#### AVAILABLE DATA ####
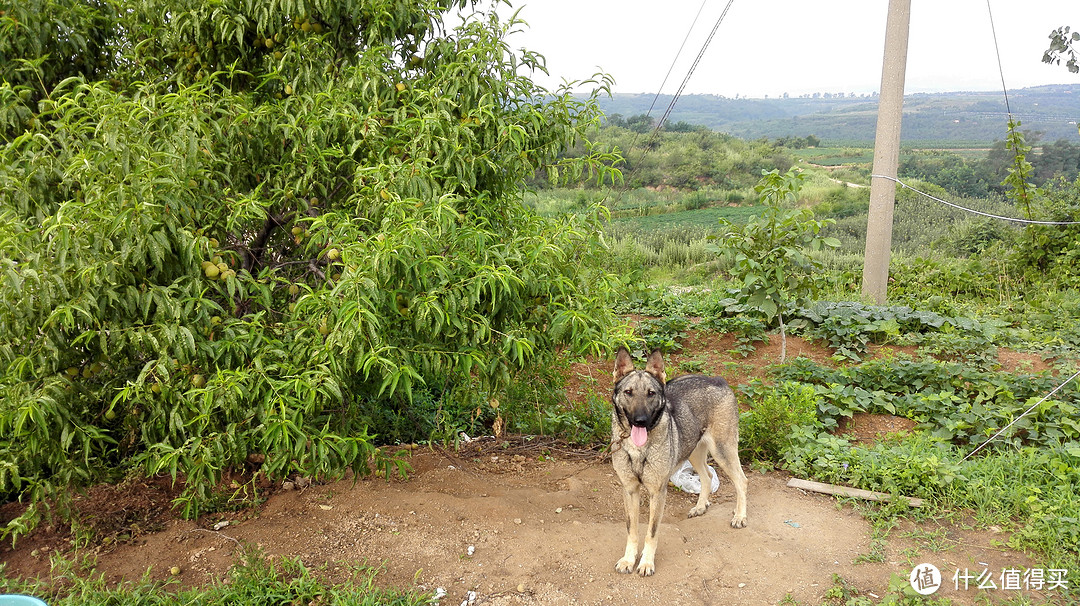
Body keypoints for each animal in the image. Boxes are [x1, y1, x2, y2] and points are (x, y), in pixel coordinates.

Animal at [613, 347, 747, 574]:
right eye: (628, 392)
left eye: (651, 393)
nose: (640, 421)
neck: (638, 449)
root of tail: (719, 380)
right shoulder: (629, 490)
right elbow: (632, 530)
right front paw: (628, 559)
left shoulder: (658, 493)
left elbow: (651, 533)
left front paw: (646, 562)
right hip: (694, 452)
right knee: (707, 476)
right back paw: (701, 506)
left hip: (722, 451)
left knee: (742, 481)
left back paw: (740, 516)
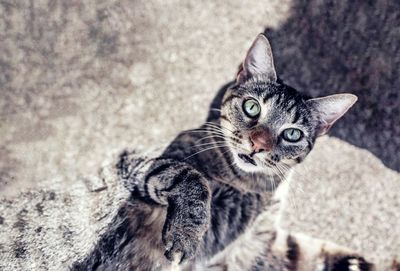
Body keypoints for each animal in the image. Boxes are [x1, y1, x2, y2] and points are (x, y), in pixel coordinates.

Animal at [72, 34, 378, 271]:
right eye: (252, 107)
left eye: (293, 134)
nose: (258, 144)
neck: (246, 183)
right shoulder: (136, 163)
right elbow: (191, 179)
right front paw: (185, 234)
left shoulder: (254, 243)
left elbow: (297, 250)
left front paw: (354, 263)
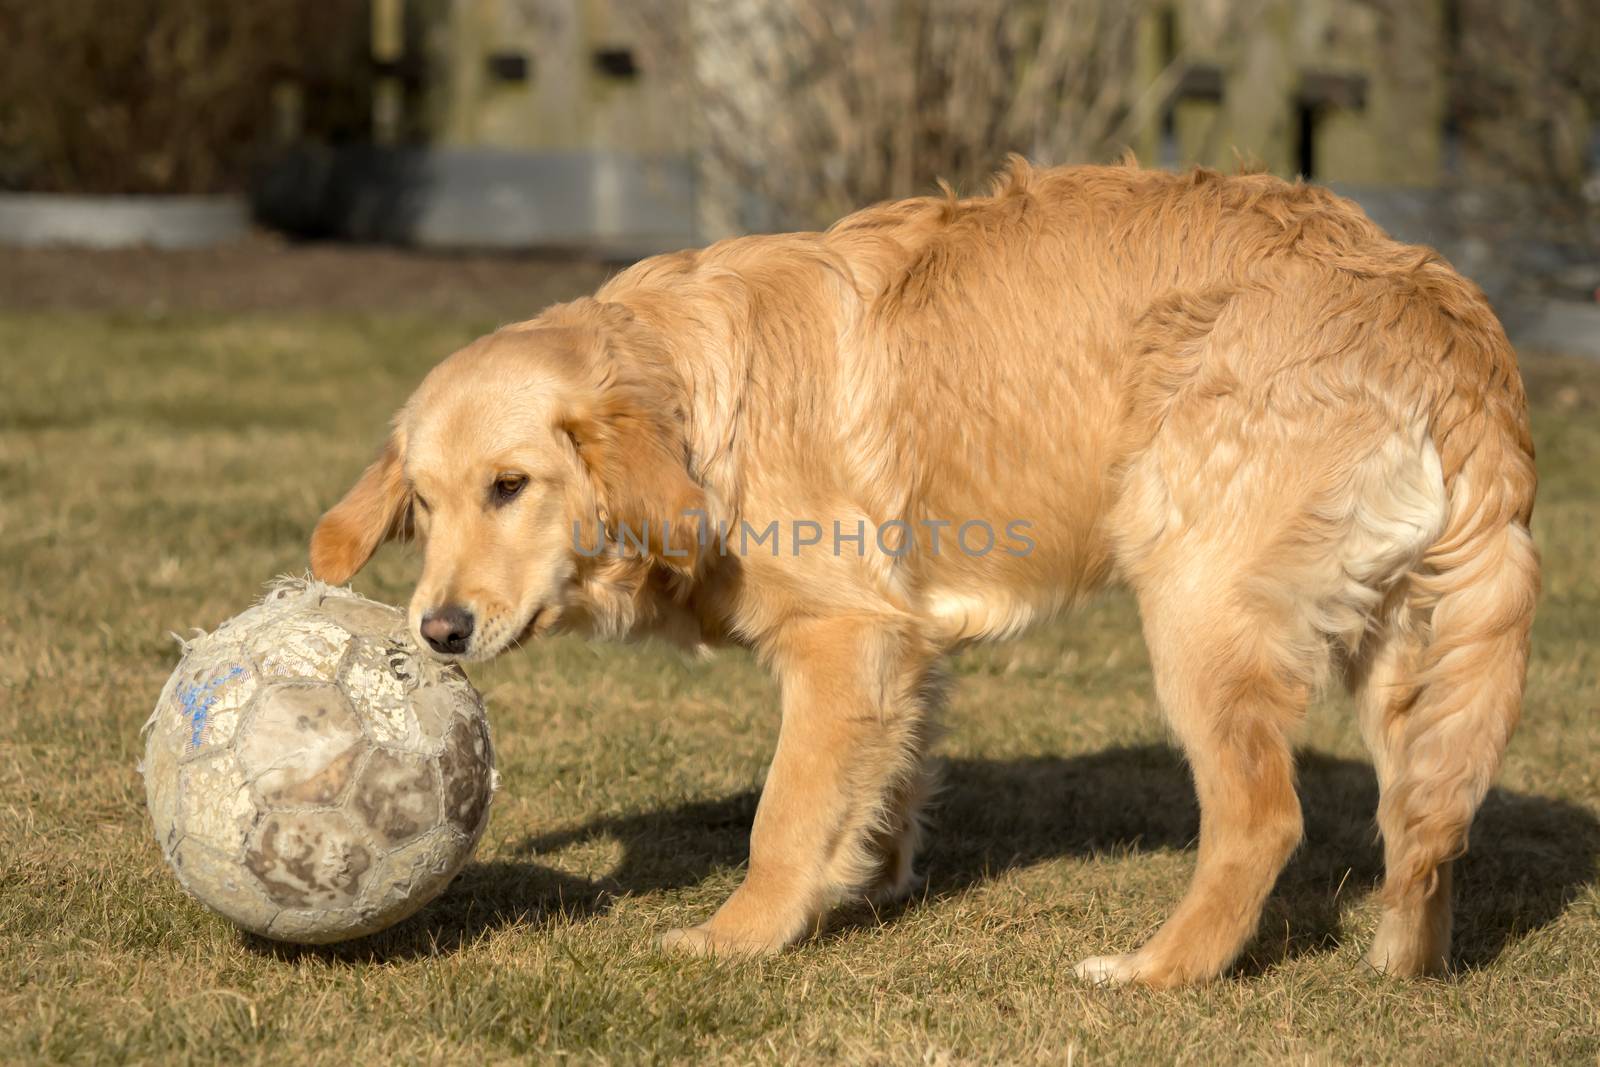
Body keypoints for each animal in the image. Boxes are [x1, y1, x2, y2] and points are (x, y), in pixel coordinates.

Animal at [308, 163, 1536, 991]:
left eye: (510, 485)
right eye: (424, 504)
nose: (438, 630)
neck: (699, 397)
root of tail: (1440, 313)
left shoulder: (843, 636)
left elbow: (784, 812)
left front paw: (741, 934)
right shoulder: (903, 646)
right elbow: (880, 783)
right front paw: (866, 878)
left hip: (1197, 611)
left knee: (1263, 820)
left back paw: (1158, 969)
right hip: (1404, 654)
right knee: (1426, 822)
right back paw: (1402, 957)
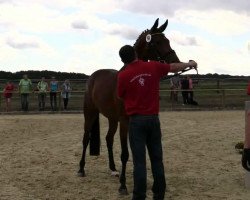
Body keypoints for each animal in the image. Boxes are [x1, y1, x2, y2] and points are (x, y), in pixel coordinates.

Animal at [77, 18, 181, 194]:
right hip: (90, 114)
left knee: (108, 139)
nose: (175, 62)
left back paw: (113, 169)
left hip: (112, 119)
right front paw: (123, 185)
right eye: (157, 42)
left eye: (167, 40)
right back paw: (81, 169)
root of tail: (92, 77)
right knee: (86, 139)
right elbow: (125, 153)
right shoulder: (125, 122)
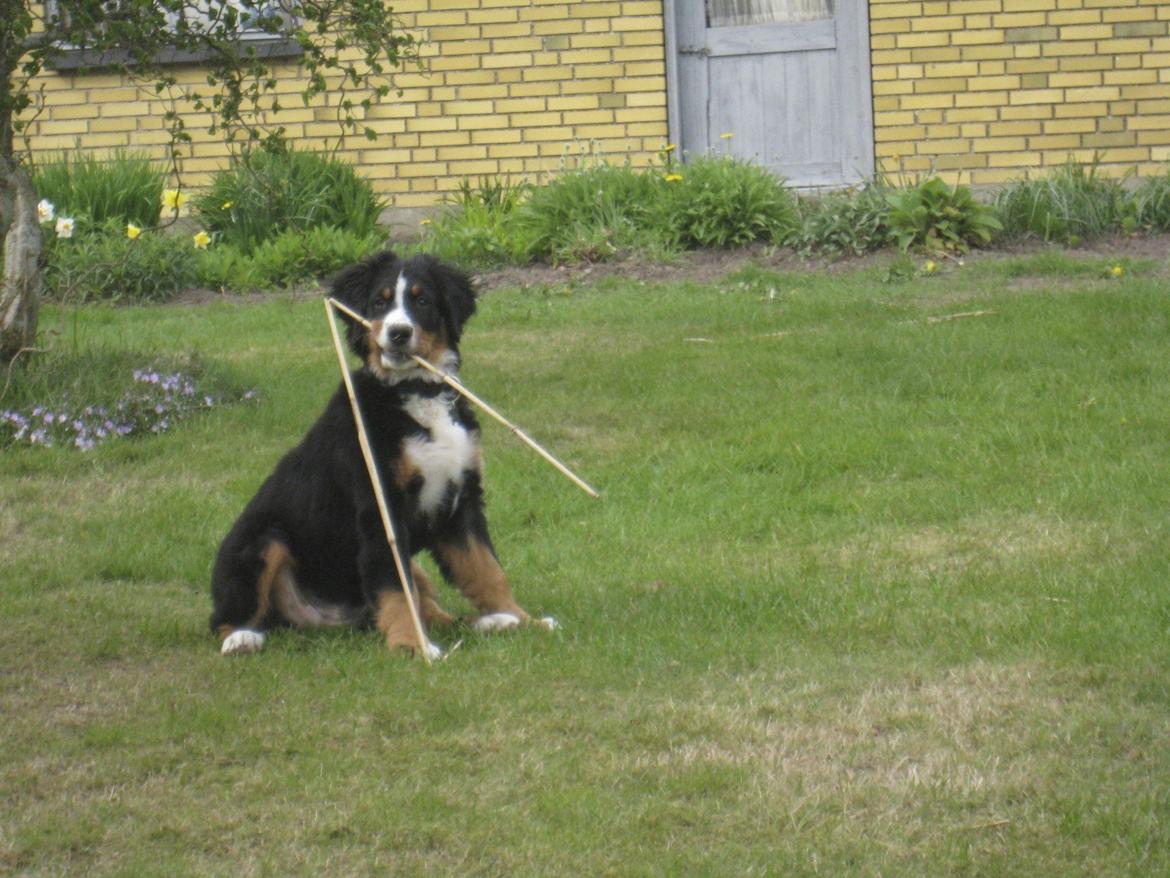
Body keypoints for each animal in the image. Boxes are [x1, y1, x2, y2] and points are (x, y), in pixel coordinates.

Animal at [208, 250, 545, 655]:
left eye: (422, 300)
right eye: (379, 303)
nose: (399, 333)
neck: (416, 392)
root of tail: (330, 620)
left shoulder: (461, 499)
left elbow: (487, 570)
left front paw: (525, 620)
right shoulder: (380, 508)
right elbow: (396, 588)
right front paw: (412, 647)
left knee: (430, 607)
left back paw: (494, 623)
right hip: (262, 541)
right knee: (226, 615)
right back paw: (242, 637)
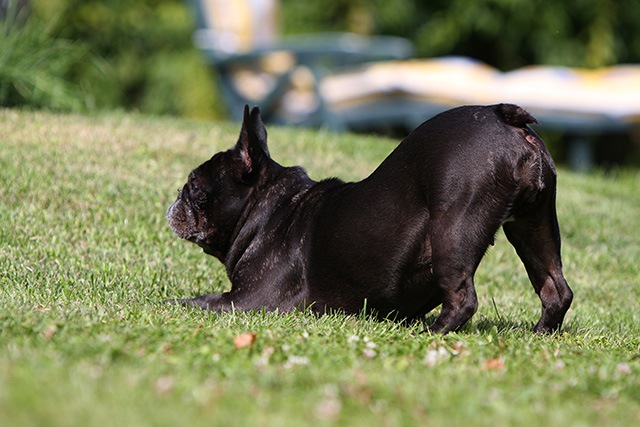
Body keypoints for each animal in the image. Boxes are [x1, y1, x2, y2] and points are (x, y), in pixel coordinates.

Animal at [168, 104, 572, 334]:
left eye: (194, 186)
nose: (175, 200)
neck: (271, 210)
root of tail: (503, 117)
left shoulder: (250, 301)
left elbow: (196, 301)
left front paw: (167, 302)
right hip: (534, 226)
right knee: (556, 289)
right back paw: (539, 334)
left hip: (453, 229)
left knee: (463, 298)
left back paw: (431, 334)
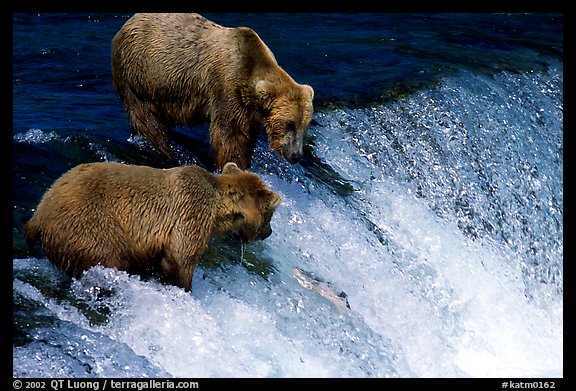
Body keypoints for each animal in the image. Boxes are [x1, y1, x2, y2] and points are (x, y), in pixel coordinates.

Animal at [24, 161, 282, 292]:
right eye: (270, 215)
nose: (269, 233)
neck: (218, 207)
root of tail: (37, 217)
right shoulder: (190, 211)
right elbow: (180, 258)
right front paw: (183, 288)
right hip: (89, 223)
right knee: (110, 256)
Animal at [111, 13, 316, 170]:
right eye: (289, 124)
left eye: (304, 125)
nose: (296, 155)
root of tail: (127, 23)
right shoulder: (226, 89)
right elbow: (229, 136)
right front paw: (234, 163)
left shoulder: (249, 110)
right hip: (139, 74)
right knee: (146, 116)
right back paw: (163, 147)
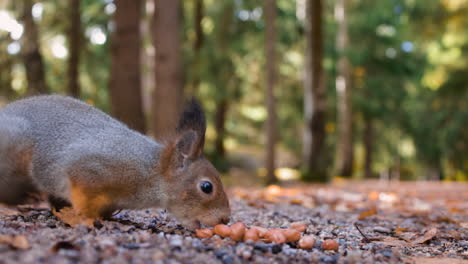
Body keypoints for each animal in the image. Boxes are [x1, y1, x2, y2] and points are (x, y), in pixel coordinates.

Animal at [0, 95, 230, 229]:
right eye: (207, 187)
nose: (225, 219)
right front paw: (86, 218)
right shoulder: (90, 169)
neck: (150, 172)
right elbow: (82, 197)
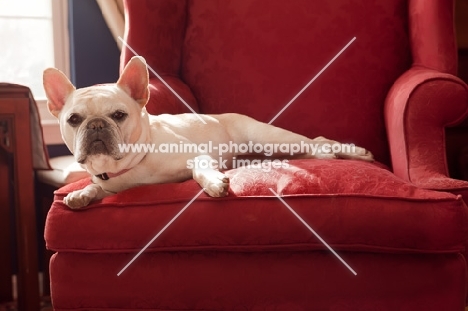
####
Your task is to restate word for word the lines from the top of the data to the line containing "nose: (258, 144)", both ends included, with every picture left out.

Body keypoints for each animal in the image. Boxes are [x1, y1, x2, y2] and points are (x, y), in pixel coordinates.

Animal at [613, 347, 747, 574]:
right eye: (628, 392)
left eye: (651, 393)
nose: (640, 421)
neck: (638, 449)
root of tail: (719, 380)
right shoulder: (629, 490)
right elbow: (632, 530)
right front paw: (628, 559)
left shoulder: (658, 493)
left elbow: (651, 533)
left front paw: (646, 562)
right hip: (694, 452)
right knee: (707, 476)
right back paw: (701, 506)
left hip: (722, 451)
left knee: (742, 481)
left back paw: (740, 516)
Body keypoints for each animal in the image. Boxes are [x1, y1, x2, y2] and points are (x, y), in pixel coordinates.

Animal at [72, 34, 378, 271]:
right eye: (252, 107)
left eye: (293, 134)
nose: (258, 144)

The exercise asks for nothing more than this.